WHAT YOU NEED TO DO: The answer must consist of every line from the entries that holds the word "επιφάνειες".

Saved entries:
★ ★ ★ ★

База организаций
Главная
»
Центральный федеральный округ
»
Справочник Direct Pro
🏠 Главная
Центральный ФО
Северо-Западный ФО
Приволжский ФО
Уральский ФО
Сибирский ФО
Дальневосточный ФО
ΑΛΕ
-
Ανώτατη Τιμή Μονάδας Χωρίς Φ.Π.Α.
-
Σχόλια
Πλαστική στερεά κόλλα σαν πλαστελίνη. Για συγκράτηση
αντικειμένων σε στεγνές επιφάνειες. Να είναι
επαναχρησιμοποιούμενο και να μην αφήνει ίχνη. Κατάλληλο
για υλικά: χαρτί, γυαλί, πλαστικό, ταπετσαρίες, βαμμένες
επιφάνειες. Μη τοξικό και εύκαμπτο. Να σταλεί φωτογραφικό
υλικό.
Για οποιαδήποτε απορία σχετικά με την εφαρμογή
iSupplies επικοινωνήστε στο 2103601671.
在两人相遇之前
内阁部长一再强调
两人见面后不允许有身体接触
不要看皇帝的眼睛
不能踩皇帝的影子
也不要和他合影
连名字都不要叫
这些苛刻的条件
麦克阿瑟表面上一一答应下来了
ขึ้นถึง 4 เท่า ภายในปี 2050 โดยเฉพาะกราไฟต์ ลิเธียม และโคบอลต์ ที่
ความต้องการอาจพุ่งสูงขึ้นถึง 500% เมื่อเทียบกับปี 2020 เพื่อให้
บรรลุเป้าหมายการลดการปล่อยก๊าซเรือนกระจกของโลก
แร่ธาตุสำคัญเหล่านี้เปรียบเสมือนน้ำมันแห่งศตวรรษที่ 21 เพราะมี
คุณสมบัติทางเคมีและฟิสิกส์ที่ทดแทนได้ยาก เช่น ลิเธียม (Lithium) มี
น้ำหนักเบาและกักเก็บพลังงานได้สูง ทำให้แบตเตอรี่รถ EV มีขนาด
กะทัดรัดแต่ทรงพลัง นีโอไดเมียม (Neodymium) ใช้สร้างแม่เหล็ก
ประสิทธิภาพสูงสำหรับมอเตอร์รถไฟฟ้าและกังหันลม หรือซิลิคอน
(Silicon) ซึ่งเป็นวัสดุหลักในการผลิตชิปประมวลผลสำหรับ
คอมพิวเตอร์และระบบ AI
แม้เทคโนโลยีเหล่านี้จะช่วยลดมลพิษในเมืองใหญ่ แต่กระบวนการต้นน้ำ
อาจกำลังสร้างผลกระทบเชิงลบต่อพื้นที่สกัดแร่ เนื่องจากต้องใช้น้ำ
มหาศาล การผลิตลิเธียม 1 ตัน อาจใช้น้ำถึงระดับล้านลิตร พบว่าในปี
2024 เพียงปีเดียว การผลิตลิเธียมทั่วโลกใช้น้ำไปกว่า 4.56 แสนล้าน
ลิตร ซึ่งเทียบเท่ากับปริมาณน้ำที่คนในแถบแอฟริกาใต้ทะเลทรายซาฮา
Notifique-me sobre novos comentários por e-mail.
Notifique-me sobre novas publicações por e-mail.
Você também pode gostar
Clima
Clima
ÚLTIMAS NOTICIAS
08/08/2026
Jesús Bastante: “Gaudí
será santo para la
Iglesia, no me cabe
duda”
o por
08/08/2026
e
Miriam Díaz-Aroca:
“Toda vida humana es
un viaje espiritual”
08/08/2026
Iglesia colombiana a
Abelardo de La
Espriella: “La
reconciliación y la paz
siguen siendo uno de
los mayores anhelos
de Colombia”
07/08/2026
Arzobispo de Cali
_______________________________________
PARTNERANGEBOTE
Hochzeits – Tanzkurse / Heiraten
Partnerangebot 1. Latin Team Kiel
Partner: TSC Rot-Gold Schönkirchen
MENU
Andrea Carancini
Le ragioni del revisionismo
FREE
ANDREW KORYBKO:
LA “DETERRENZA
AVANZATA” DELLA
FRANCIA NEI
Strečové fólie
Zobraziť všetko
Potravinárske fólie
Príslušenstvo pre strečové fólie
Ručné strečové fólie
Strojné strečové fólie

★ ★ ★ ★

OUTPUT BELOW:
αντικειμένων σε στεγνές επιφάνειες. Να είναι
επιφάνειες. Μη τοξικό και εύκαμπτο. Να σταλεί φωτογραφικό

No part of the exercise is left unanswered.